Data Integrity and Confidentiality
Developers traditionally have relied on SSL to ensure the type of transaction layer security (TLS) that supports data integrity and confidentiality. In the realm of Web services, however, TLS comes up a little short. TLS for a Web service is an all-or-nothing proposition, because it doesn’t allow developers to apply different levels of security to different parts of a document. TLS also doesn’t support secure persistent data nor does it leave an audit trail. Chained services and workflow applications are left out of TLS because of its point-to-point structure.

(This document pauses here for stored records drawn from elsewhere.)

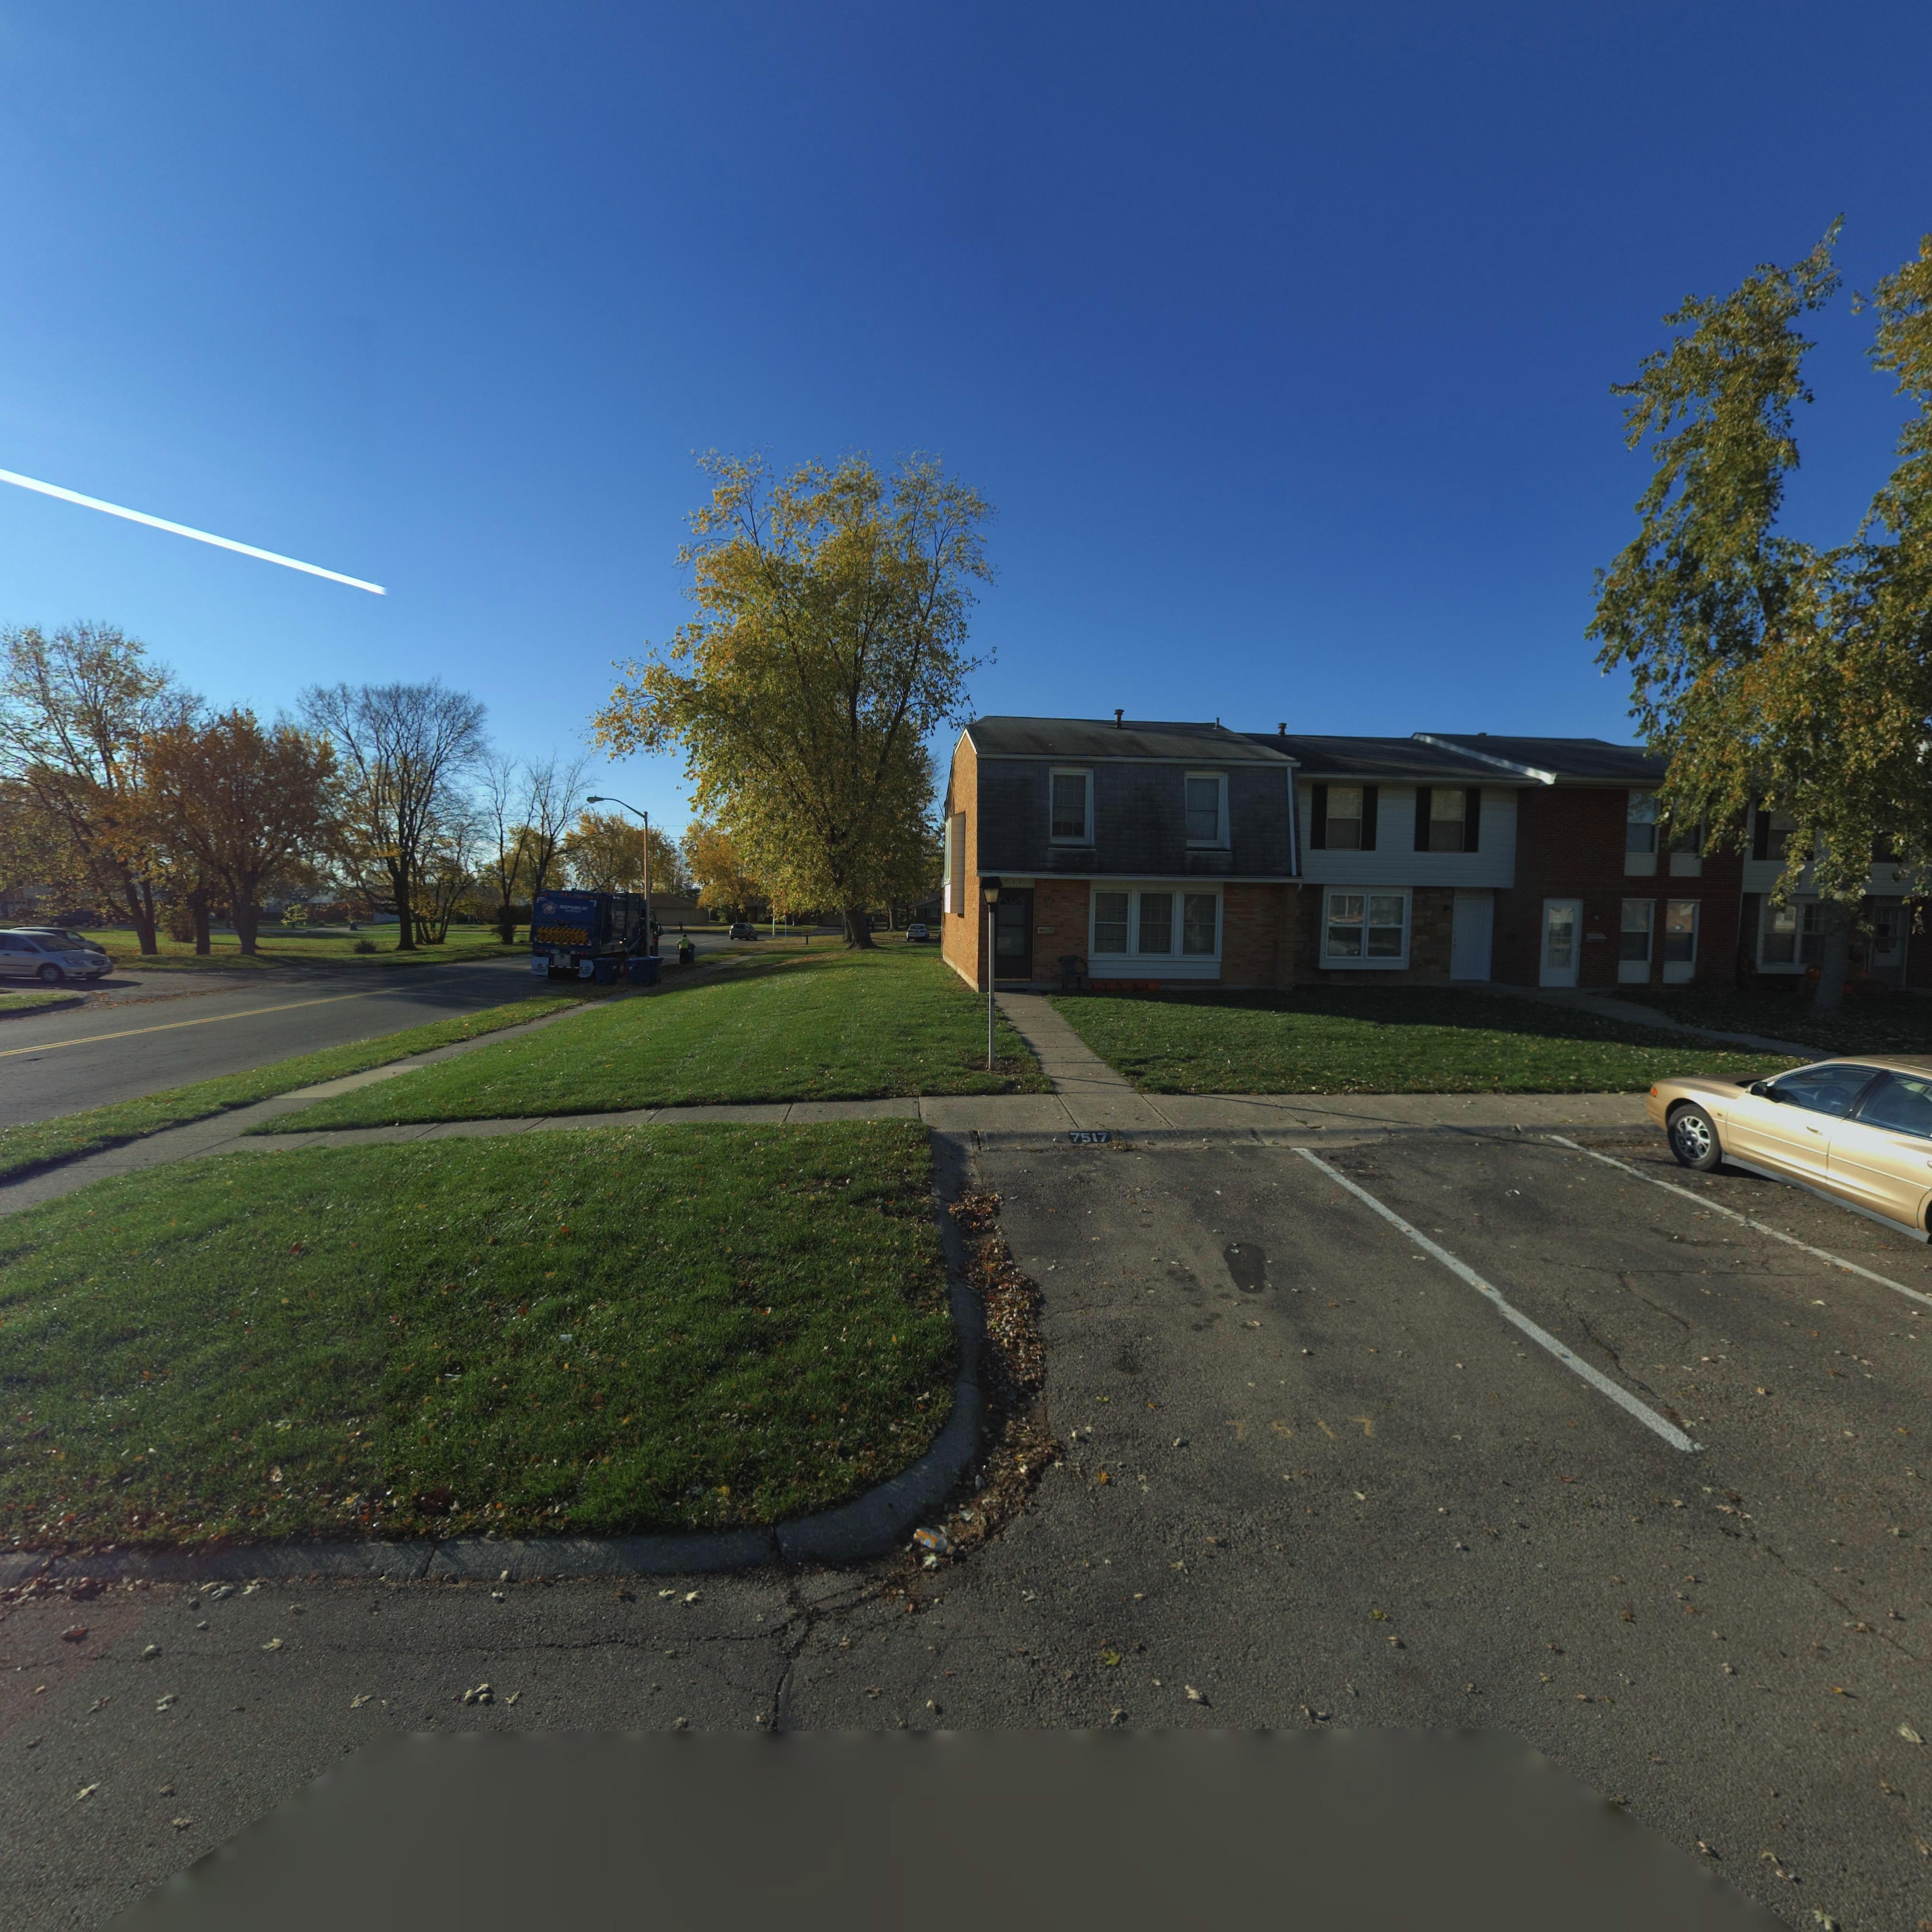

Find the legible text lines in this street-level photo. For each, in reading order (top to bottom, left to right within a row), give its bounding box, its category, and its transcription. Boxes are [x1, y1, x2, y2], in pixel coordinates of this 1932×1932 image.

[1004, 878, 1024, 885] StreetNumber: 517
[557, 903, 589, 912] None: REPUBLIC
[545, 929, 576, 940] None: CAUTION
[1068, 1131, 1109, 1143] StreetNumber: 7517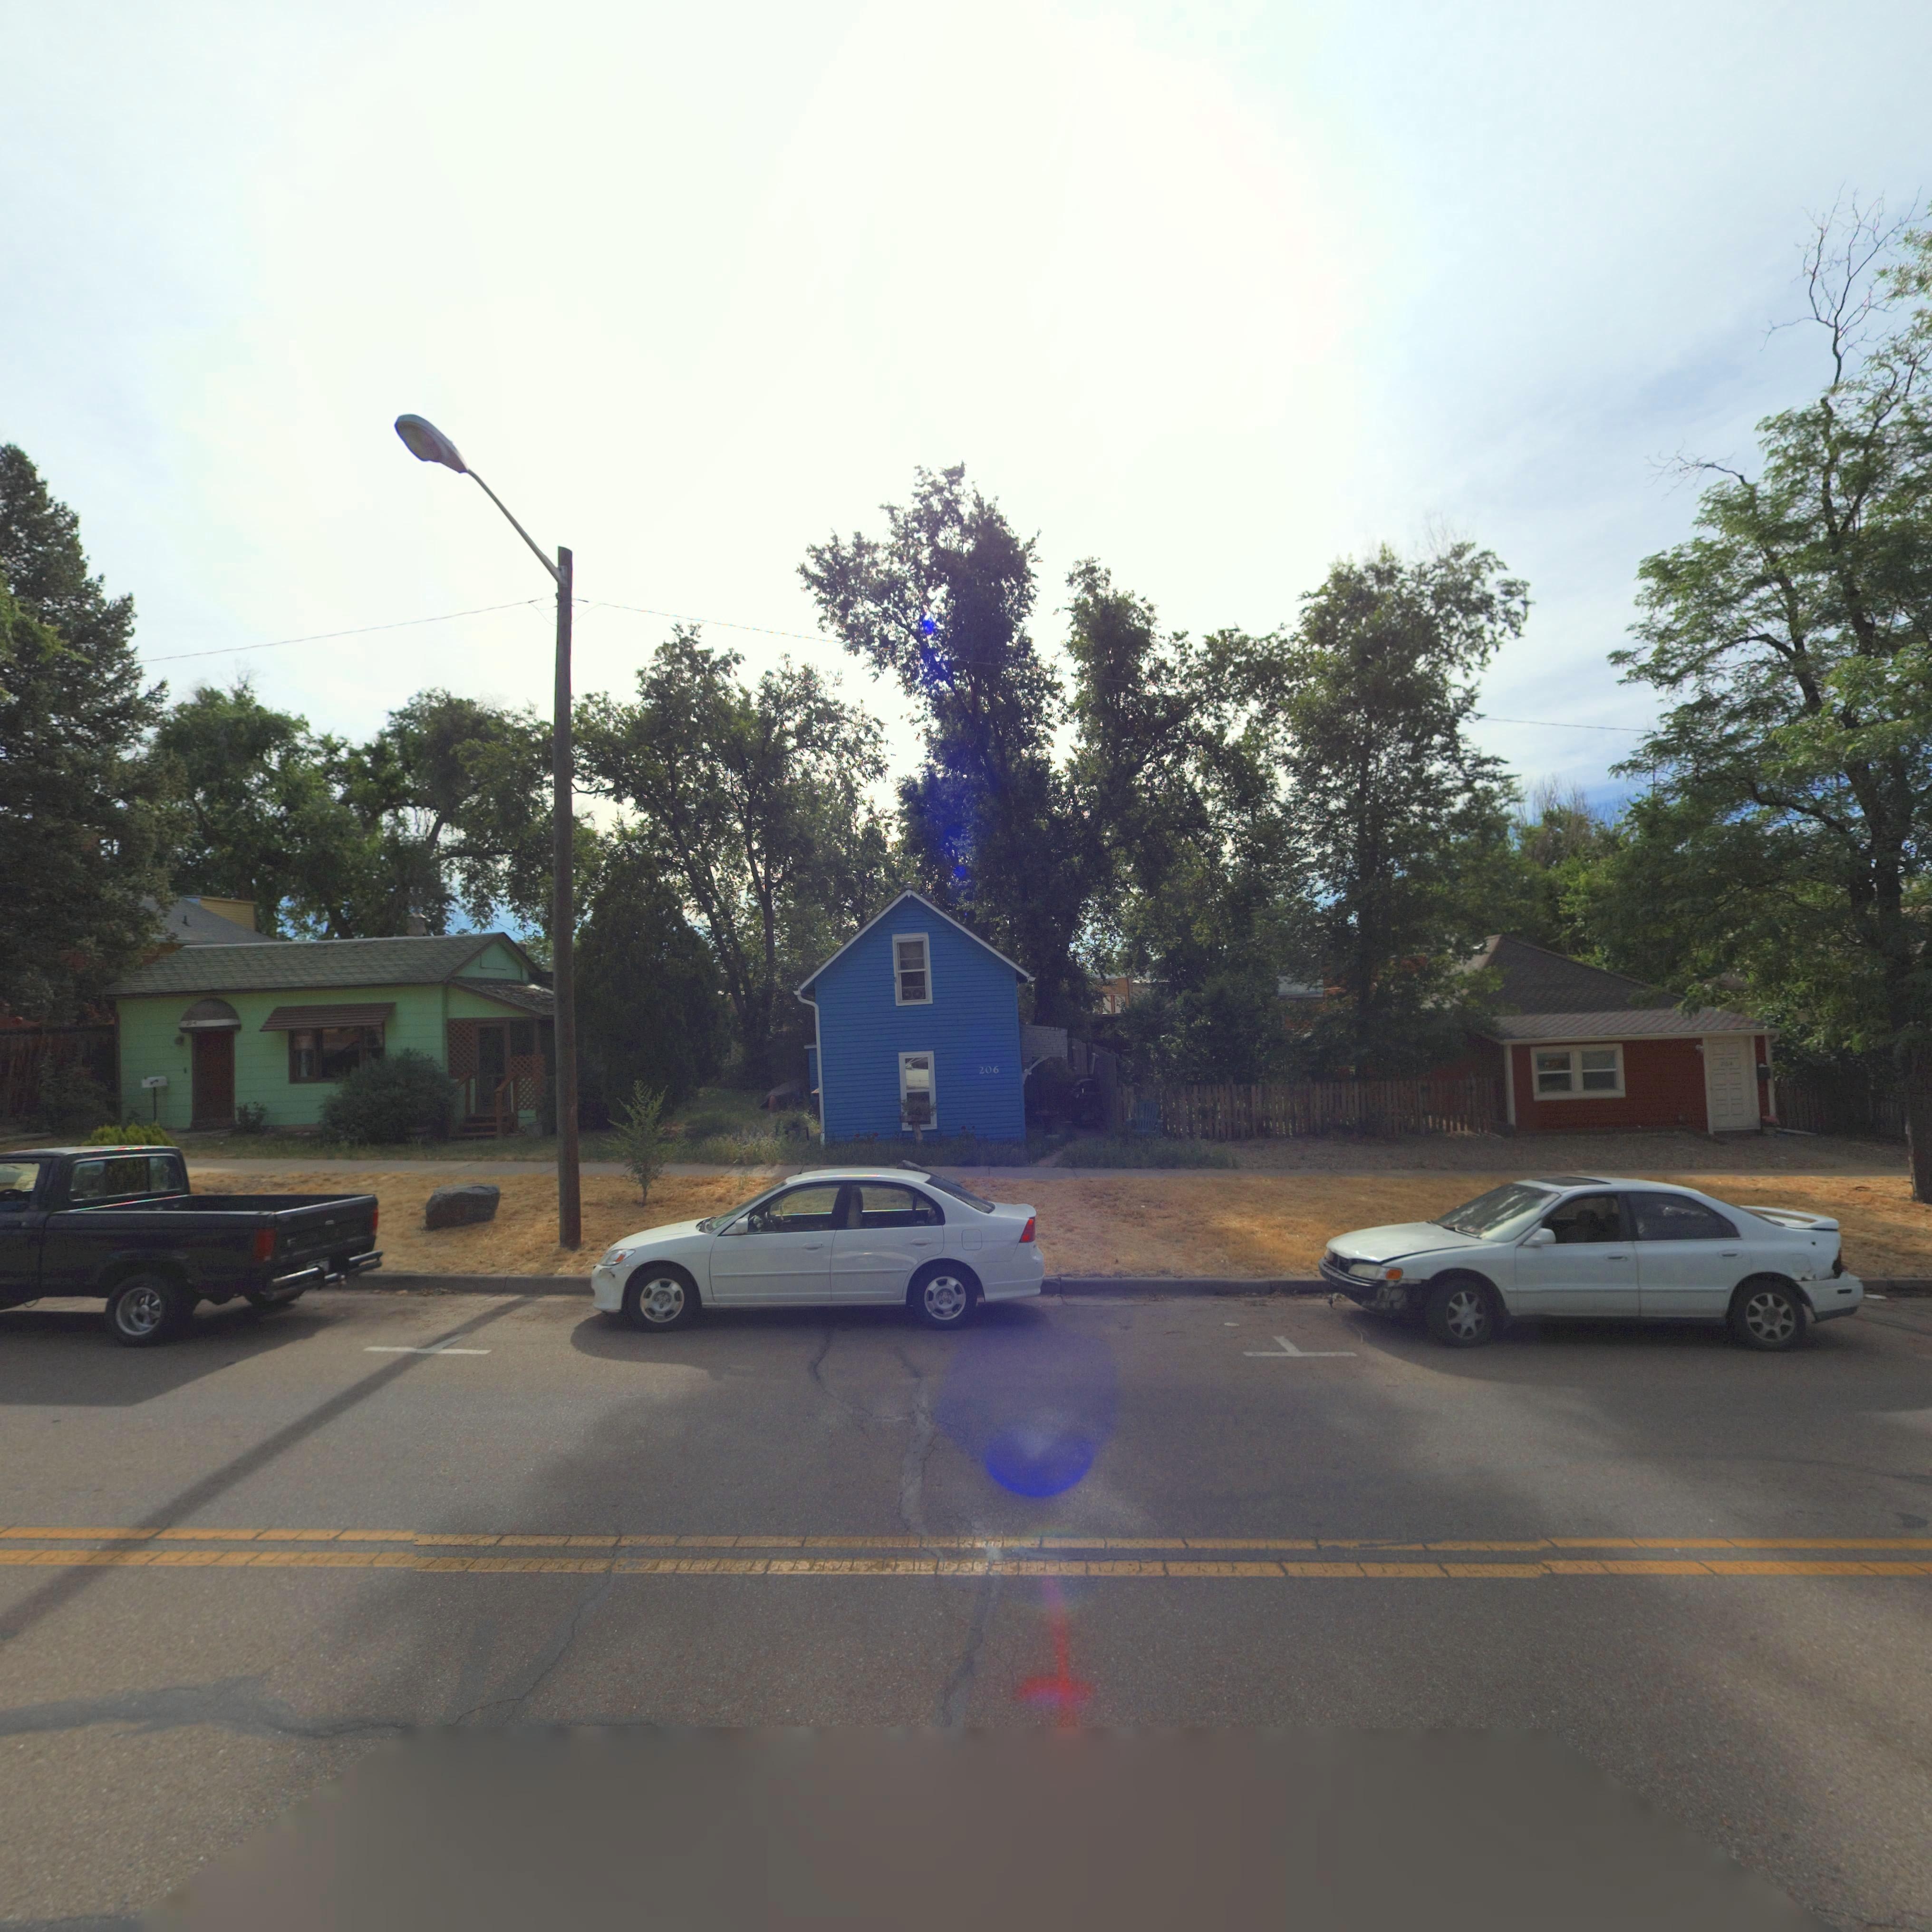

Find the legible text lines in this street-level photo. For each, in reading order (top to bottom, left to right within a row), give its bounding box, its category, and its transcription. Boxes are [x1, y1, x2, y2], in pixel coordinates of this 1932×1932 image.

[186, 1020, 199, 1025] StreetNumber: **4
[1720, 1061, 1733, 1066] StreetNumber: 204
[978, 1065, 999, 1074] StreetNumber: 206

The solution Kermaier proposes is moving security inside the message document with XML signature and XML encryption, which developers can use to protect non-XML data as well. These standards allow developers to sign and encrypt elements within a document, and Kermaier believes that “developers who are already doing message-level processing, such as SOAP header inspection, should not find adding message-level security conceptually difficult.” He added, “encapsulating the security services in modular components allows changes and updates to be applied with minimal disruption of the code that implements an application’s business logic.”Key Management
Kermaier said, “making sure that your keys are securely stored and accessed, particularly in a distributed service deployment, is crucial. In a similar vein, implementers must carefully consider how sensitive data is stored and retrieved by the Web service.” XKMS is the standard that addresses these imperatives.

XKMS locates signer or recipient public keys, validates public key certificates, and supports core PKI functions such as key pair generation. Because it is Web service-based, XKMS removes all of its functions from the application domain.

As an example of where key management comes into play for the Web service developer, Kermaier offered the following scenario: “a distributed J2EE application using stateful session beans with container-managed state needs to be designed to make sure that secrets and keys are not unexpectedly serialized in ways that expose the data inappropriately. It is these kinds of implementation details that present a challenge to the developer who needs to incorporate strong security into Web services.”

Authentication and Identity Management
Kermaier cited SAML and Project Liberty as solutions for authentication and identity management in the Web services space. SAML offers a flexible, extensible, and abstract framework for businesses and Web services to exchange security information about their users. Project Liberty, which Kermaier calls “a giant step toward achieving interoperability goals in the realm of authentication and identity management,” uses SAML to define several profiles that developers can use to implement single sign-on and federated identity for their users.

Interoperability Is Key
Looking down the road of Web services security development, which developers, standards bodies, and vendors have only just begun to travel, Kermaier places interoperability above all other goals. “The key to successfully applying Web services security protocols will be interoperability. If implementers adhere to the open standards and participate in industry interoperability testing, the higher-level security protocols built on XML signatures and encryption will have a much better chance of reaching maturity and widespread adoption.”